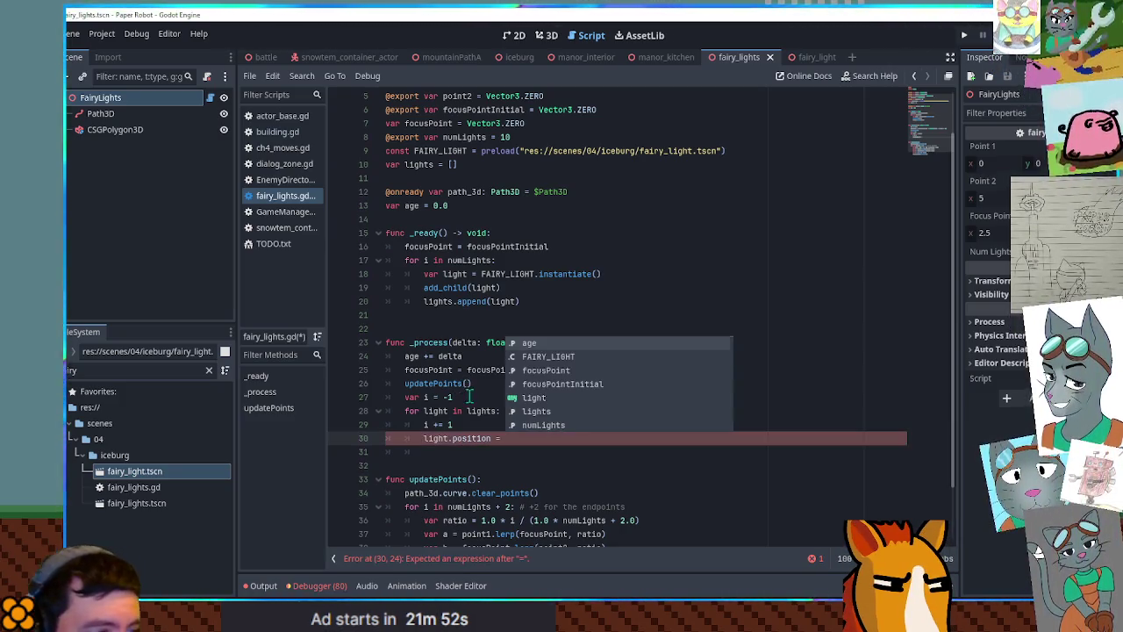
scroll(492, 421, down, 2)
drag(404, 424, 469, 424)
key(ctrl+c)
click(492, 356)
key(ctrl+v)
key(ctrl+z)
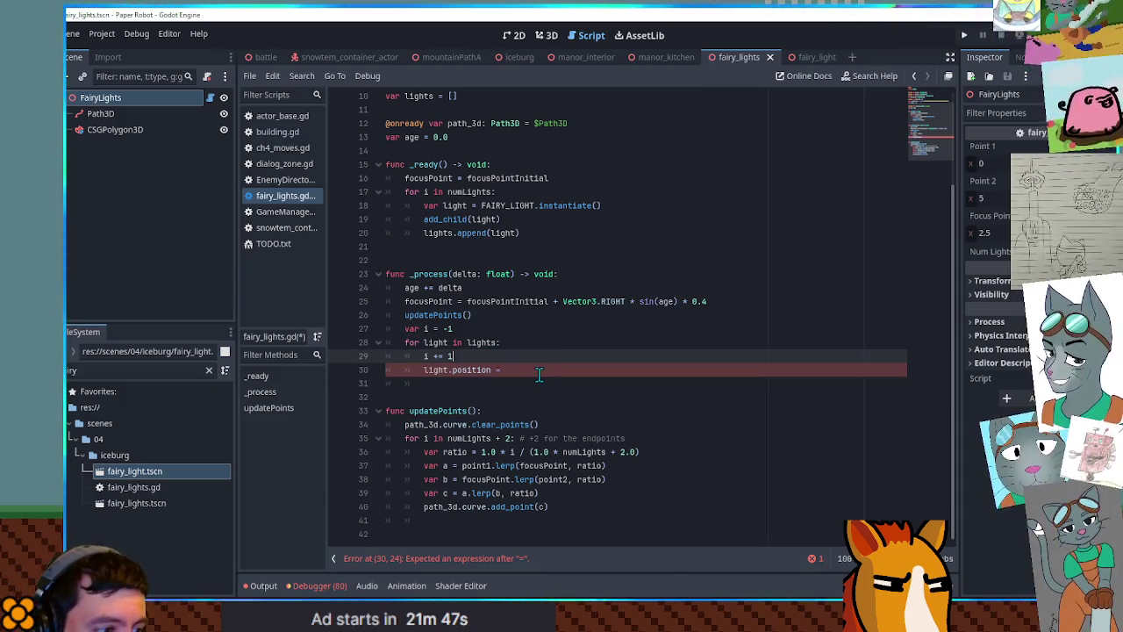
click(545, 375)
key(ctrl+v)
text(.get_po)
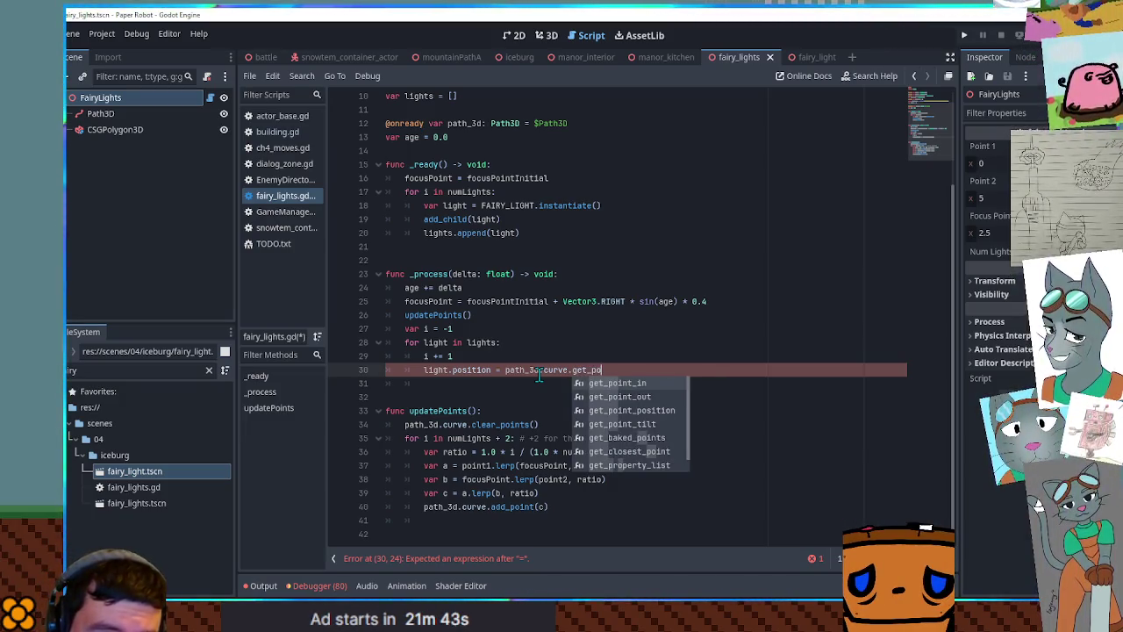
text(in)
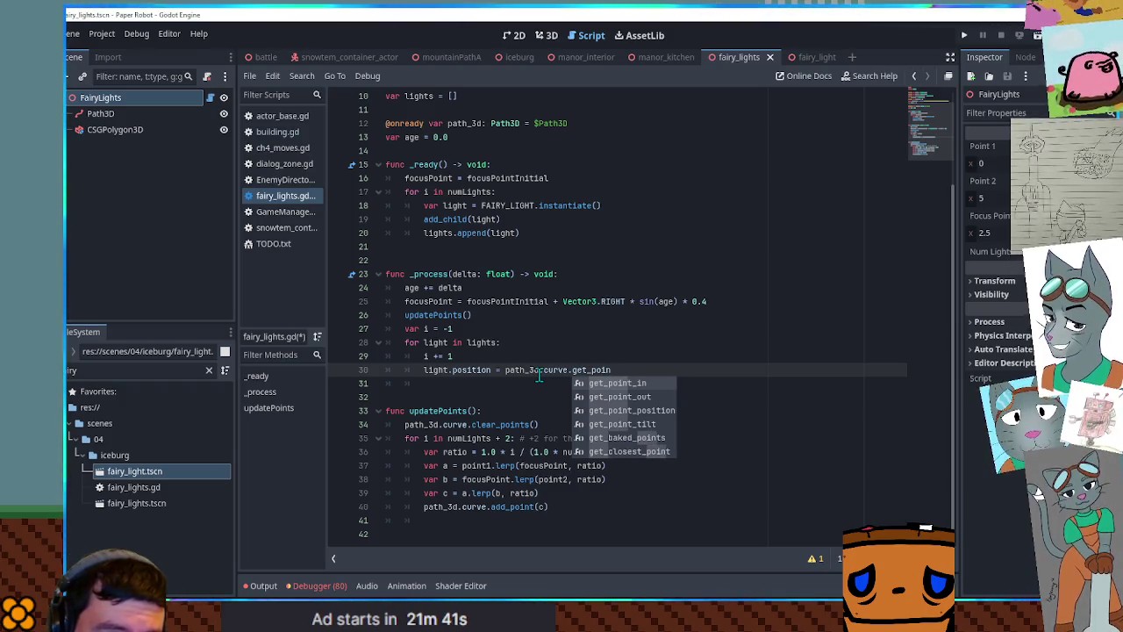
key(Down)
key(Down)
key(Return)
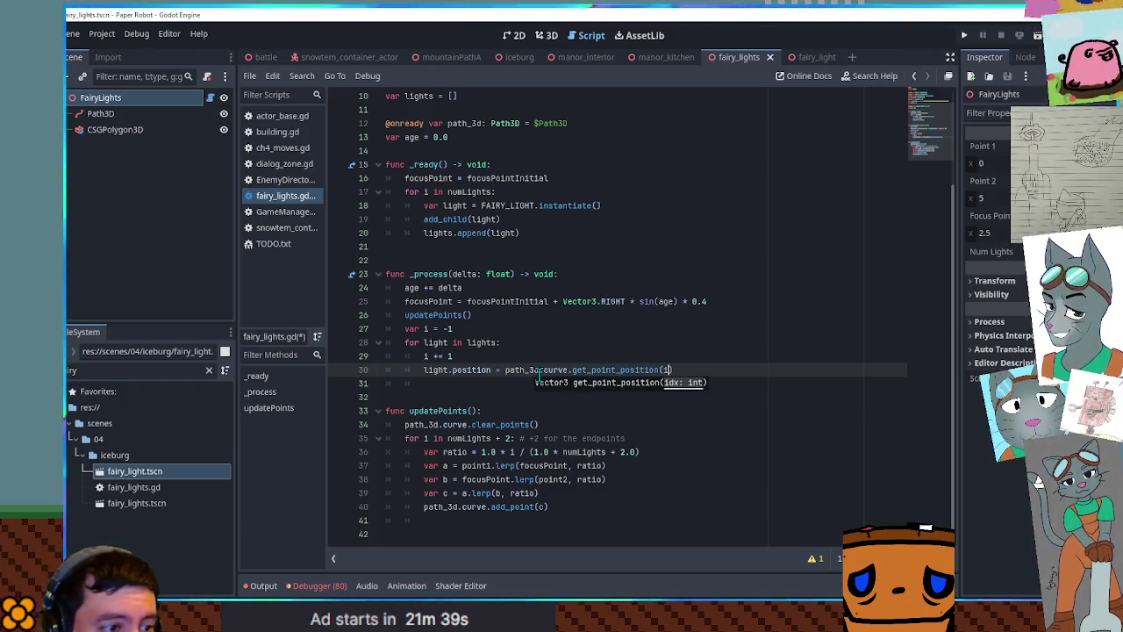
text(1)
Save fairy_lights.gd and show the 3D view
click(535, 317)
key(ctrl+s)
* * *
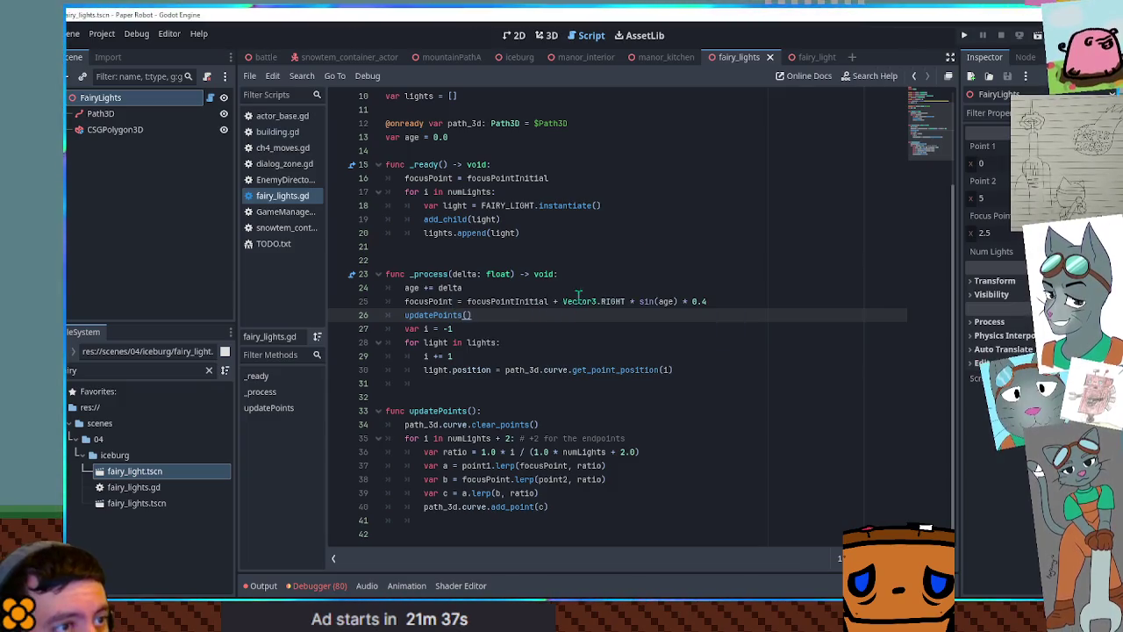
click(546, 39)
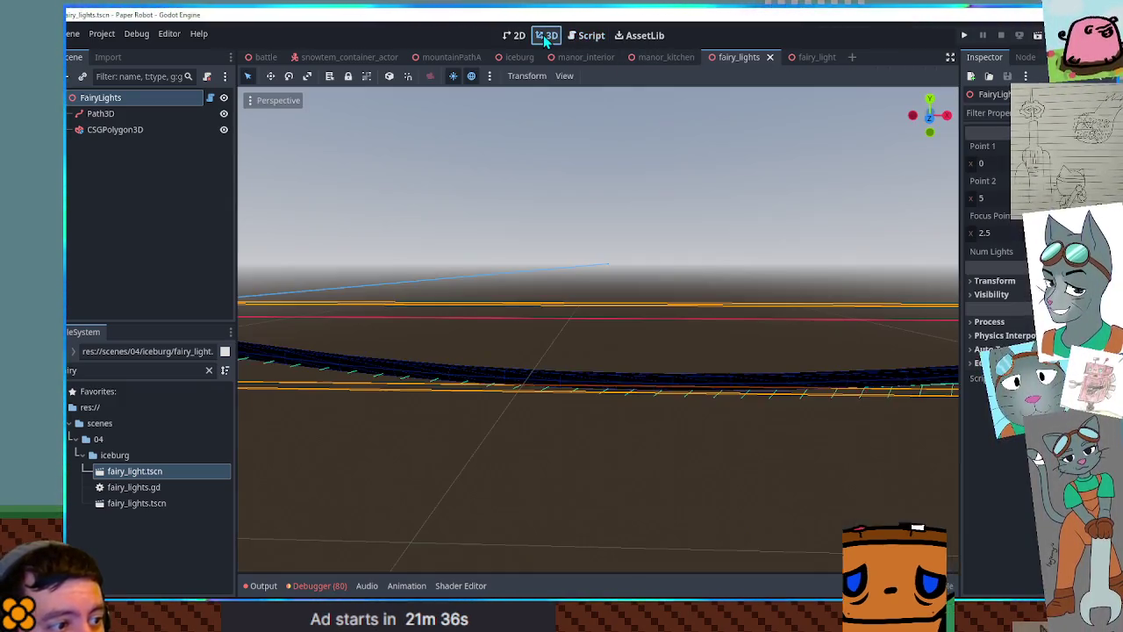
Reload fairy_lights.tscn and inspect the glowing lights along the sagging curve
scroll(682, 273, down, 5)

### WHAT THIS TASK INVOLVES:
Please transcribe exactly the part of the records that opens with the line containing "click(545, 375)" and closes with the line containing "key(ctrl+s)", both ends included, and leave out the pictures.

### RESULT OF THE TASK:
click(545, 375)
key(ctrl+v)
text(.get_po)
text(in)
key(Down)
key(Down)
key(Return)
text(1)
Save fairy_lights.gd and show the 3D view
click(535, 317)
key(ctrl+s)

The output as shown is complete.